_PROBLEM TO WORK ON_.
Each record must be repeated exactly. None may be dropped.

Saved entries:
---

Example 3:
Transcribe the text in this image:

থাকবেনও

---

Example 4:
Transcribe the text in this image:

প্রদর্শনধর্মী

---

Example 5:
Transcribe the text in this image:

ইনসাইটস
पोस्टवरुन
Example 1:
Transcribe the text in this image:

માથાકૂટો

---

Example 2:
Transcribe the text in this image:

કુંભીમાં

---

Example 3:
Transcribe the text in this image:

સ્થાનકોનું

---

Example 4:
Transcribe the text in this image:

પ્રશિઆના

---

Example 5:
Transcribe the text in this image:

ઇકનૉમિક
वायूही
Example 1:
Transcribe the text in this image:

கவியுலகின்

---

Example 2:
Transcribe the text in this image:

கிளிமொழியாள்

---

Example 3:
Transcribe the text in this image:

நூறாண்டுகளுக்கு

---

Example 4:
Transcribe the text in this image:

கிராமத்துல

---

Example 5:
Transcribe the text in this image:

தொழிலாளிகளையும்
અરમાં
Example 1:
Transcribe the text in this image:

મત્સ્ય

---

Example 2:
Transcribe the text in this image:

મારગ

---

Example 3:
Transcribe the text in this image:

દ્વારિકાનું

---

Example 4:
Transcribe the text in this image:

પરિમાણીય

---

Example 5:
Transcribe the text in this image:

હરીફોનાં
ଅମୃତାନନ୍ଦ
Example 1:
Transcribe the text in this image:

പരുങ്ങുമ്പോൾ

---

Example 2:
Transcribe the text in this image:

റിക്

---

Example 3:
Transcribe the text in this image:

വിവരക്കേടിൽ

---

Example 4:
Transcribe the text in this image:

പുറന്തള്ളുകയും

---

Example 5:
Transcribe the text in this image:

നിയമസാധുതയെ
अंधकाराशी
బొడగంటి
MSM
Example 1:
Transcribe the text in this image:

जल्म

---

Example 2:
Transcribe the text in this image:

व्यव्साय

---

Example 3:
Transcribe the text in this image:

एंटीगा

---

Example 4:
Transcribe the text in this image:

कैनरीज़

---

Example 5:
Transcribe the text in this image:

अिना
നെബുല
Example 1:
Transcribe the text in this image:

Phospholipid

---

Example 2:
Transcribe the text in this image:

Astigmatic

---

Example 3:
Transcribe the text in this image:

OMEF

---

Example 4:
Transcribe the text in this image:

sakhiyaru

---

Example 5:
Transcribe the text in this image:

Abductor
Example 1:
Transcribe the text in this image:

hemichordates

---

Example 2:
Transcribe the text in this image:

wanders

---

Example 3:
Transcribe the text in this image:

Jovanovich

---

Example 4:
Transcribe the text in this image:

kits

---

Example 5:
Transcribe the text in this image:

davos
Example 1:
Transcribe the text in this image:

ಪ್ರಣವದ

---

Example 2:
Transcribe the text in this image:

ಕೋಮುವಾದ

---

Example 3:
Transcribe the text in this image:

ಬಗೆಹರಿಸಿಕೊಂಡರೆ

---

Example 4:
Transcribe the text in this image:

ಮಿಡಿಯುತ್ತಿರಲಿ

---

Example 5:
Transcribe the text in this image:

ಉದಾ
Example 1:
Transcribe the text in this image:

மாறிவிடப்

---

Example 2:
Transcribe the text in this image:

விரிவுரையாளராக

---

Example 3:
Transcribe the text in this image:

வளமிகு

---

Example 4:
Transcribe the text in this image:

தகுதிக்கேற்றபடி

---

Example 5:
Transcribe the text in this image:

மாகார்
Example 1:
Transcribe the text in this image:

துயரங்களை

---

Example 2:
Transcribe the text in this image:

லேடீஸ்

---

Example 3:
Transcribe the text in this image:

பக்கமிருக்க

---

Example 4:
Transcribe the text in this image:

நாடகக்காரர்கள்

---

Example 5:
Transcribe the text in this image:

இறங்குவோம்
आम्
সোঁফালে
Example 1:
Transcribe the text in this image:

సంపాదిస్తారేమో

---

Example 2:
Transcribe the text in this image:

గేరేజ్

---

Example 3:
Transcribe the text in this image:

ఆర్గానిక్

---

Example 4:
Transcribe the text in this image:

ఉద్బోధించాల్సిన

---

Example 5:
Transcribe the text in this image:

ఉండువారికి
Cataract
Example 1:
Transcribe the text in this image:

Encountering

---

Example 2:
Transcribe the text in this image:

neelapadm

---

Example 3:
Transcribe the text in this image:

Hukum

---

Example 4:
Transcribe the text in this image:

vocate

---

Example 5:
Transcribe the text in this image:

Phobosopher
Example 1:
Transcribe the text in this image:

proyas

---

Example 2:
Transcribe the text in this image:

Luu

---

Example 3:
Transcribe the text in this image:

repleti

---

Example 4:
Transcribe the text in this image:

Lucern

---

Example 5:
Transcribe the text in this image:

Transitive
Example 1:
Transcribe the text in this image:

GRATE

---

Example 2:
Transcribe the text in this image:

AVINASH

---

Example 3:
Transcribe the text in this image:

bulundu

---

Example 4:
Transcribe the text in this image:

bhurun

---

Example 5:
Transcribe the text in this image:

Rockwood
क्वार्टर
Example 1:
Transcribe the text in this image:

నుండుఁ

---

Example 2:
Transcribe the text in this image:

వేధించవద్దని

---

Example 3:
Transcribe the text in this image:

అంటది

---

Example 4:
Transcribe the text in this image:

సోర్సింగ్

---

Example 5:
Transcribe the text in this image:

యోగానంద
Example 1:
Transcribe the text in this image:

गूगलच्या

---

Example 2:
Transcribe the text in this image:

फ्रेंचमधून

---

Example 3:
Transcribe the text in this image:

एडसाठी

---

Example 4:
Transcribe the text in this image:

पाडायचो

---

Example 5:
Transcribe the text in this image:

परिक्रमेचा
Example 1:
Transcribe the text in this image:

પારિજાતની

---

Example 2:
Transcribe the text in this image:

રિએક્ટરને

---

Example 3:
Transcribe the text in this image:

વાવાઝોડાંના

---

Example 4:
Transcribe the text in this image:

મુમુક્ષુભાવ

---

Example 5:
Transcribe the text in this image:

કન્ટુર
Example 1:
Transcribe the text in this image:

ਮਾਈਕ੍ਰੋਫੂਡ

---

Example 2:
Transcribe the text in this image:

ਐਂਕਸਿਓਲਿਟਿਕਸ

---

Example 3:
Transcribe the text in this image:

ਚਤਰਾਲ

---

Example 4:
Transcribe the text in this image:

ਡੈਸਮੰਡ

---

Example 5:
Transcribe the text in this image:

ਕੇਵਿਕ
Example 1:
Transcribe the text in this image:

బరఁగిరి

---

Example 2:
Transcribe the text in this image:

_RESPONSE AREA_.
---

Example 3:
Transcribe the text in this image:

থাকবেনও

---

Example 4:
Transcribe the text in this image:

প্রদর্শনধর্মী

---

Example 5:
Transcribe the text in this image:

ইনসাইটস
पोस्टवरुन
Example 1:
Transcribe the text in this image:

માથાકૂટો

---

Example 2:
Transcribe the text in this image:

કુંભીમાં

---

Example 3:
Transcribe the text in this image:

સ્થાનકોનું

---

Example 4:
Transcribe the text in this image:

પ્રશિઆના

---

Example 5:
Transcribe the text in this image:

ઇકનૉમિક
वायूही
Example 1:
Transcribe the text in this image:

கவியுலகின்

---

Example 2:
Transcribe the text in this image:

கிளிமொழியாள்

---

Example 3:
Transcribe the text in this image:

நூறாண்டுகளுக்கு

---

Example 4:
Transcribe the text in this image:

கிராமத்துல

---

Example 5:
Transcribe the text in this image:

தொழிலாளிகளையும்
અરમાં
Example 1:
Transcribe the text in this image:

મત્સ્ય

---

Example 2:
Transcribe the text in this image:

મારગ

---

Example 3:
Transcribe the text in this image:

દ્વારિકાનું

---

Example 4:
Transcribe the text in this image:

પરિમાણીય

---

Example 5:
Transcribe the text in this image:

હરીફોનાં
ଅମୃତାନନ୍ଦ
Example 1:
Transcribe the text in this image:

പരുങ്ങുമ്പോൾ

---

Example 2:
Transcribe the text in this image:

റിക്

---

Example 3:
Transcribe the text in this image:

വിവരക്കേടിൽ

---

Example 4:
Transcribe the text in this image:

പുറന്തള്ളുകയും

---

Example 5:
Transcribe the text in this image:

നിയമസാധുതയെ
अंधकाराशी
బొడగంటి
MSM
Example 1:
Transcribe the text in this image:

जल्म

---

Example 2:
Transcribe the text in this image:

व्यव्साय

---

Example 3:
Transcribe the text in this image:

एंटीगा

---

Example 4:
Transcribe the text in this image:

कैनरीज़

---

Example 5:
Transcribe the text in this image:

अिना
നെബുല
Example 1:
Transcribe the text in this image:

Phospholipid

---

Example 2:
Transcribe the text in this image:

Astigmatic

---

Example 3:
Transcribe the text in this image:

OMEF

---

Example 4:
Transcribe the text in this image:

sakhiyaru

---

Example 5:
Transcribe the text in this image:

Abductor
Example 1:
Transcribe the text in this image:

hemichordates

---

Example 2:
Transcribe the text in this image:

wanders

---

Example 3:
Transcribe the text in this image:

Jovanovich

---

Example 4:
Transcribe the text in this image:

kits

---

Example 5:
Transcribe the text in this image:

davos
Example 1:
Transcribe the text in this image:

ಪ್ರಣವದ

---

Example 2:
Transcribe the text in this image:

ಕೋಮುವಾದ

---

Example 3:
Transcribe the text in this image:

ಬಗೆಹರಿಸಿಕೊಂಡರೆ

---

Example 4:
Transcribe the text in this image:

ಮಿಡಿಯುತ್ತಿರಲಿ

---

Example 5:
Transcribe the text in this image:

ಉದಾ
Example 1:
Transcribe the text in this image:

மாறிவிடப்

---

Example 2:
Transcribe the text in this image:

விரிவுரையாளராக

---

Example 3:
Transcribe the text in this image:

வளமிகு

---

Example 4:
Transcribe the text in this image:

தகுதிக்கேற்றபடி

---

Example 5:
Transcribe the text in this image:

மாகார்
Example 1:
Transcribe the text in this image:

துயரங்களை

---

Example 2:
Transcribe the text in this image:

லேடீஸ்

---

Example 3:
Transcribe the text in this image:

பக்கமிருக்க

---

Example 4:
Transcribe the text in this image:

நாடகக்காரர்கள்

---

Example 5:
Transcribe the text in this image:

இறங்குவோம்
आम्
সোঁফালে
Example 1:
Transcribe the text in this image:

సంపాదిస్తారేమో

---

Example 2:
Transcribe the text in this image:

గేరేజ్

---

Example 3:
Transcribe the text in this image:

ఆర్గానిక్

---

Example 4:
Transcribe the text in this image:

ఉద్బోధించాల్సిన

---

Example 5:
Transcribe the text in this image:

ఉండువారికి
Cataract
Example 1:
Transcribe the text in this image:

Encountering

---

Example 2:
Transcribe the text in this image:

neelapadm

---

Example 3:
Transcribe the text in this image:

Hukum

---

Example 4:
Transcribe the text in this image:

vocate

---

Example 5:
Transcribe the text in this image:

Phobosopher
Example 1:
Transcribe the text in this image:

proyas

---

Example 2:
Transcribe the text in this image:

Luu

---

Example 3:
Transcribe the text in this image:

repleti

---

Example 4:
Transcribe the text in this image:

Lucern

---

Example 5:
Transcribe the text in this image:

Transitive
Example 1:
Transcribe the text in this image:

GRATE

---

Example 2:
Transcribe the text in this image:

AVINASH

---

Example 3:
Transcribe the text in this image:

bulundu

---

Example 4:
Transcribe the text in this image:

bhurun

---

Example 5:
Transcribe the text in this image:

Rockwood
क्वार्टर
Example 1:
Transcribe the text in this image:

నుండుఁ

---

Example 2:
Transcribe the text in this image:

వేధించవద్దని

---

Example 3:
Transcribe the text in this image:

అంటది

---

Example 4:
Transcribe the text in this image:

సోర్సింగ్

---

Example 5:
Transcribe the text in this image:

యోగానంద
Example 1:
Transcribe the text in this image:

गूगलच्या

---

Example 2:
Transcribe the text in this image:

फ्रेंचमधून

---

Example 3:
Transcribe the text in this image:

एडसाठी

---

Example 4:
Transcribe the text in this image:

पाडायचो

---

Example 5:
Transcribe the text in this image:

परिक्रमेचा
Example 1:
Transcribe the text in this image:

પારિજાતની

---

Example 2:
Transcribe the text in this image:

રિએક્ટરને

---

Example 3:
Transcribe the text in this image:

વાવાઝોડાંના

---

Example 4:
Transcribe the text in this image:

મુમુક્ષુભાવ

---

Example 5:
Transcribe the text in this image:

કન્ટુર
Example 1:
Transcribe the text in this image:

ਮਾਈਕ੍ਰੋਫੂਡ

---

Example 2:
Transcribe the text in this image:

ਐਂਕਸਿਓਲਿਟਿਕਸ

---

Example 3:
Transcribe the text in this image:

ਚਤਰਾਲ

---

Example 4:
Transcribe the text in this image:

ਡੈਸਮੰਡ

---

Example 5:
Transcribe the text in this image:

ਕੇਵਿਕ
Example 1:
Transcribe the text in this image:

బరఁగిరి

---

Example 2:
Transcribe the text in this image:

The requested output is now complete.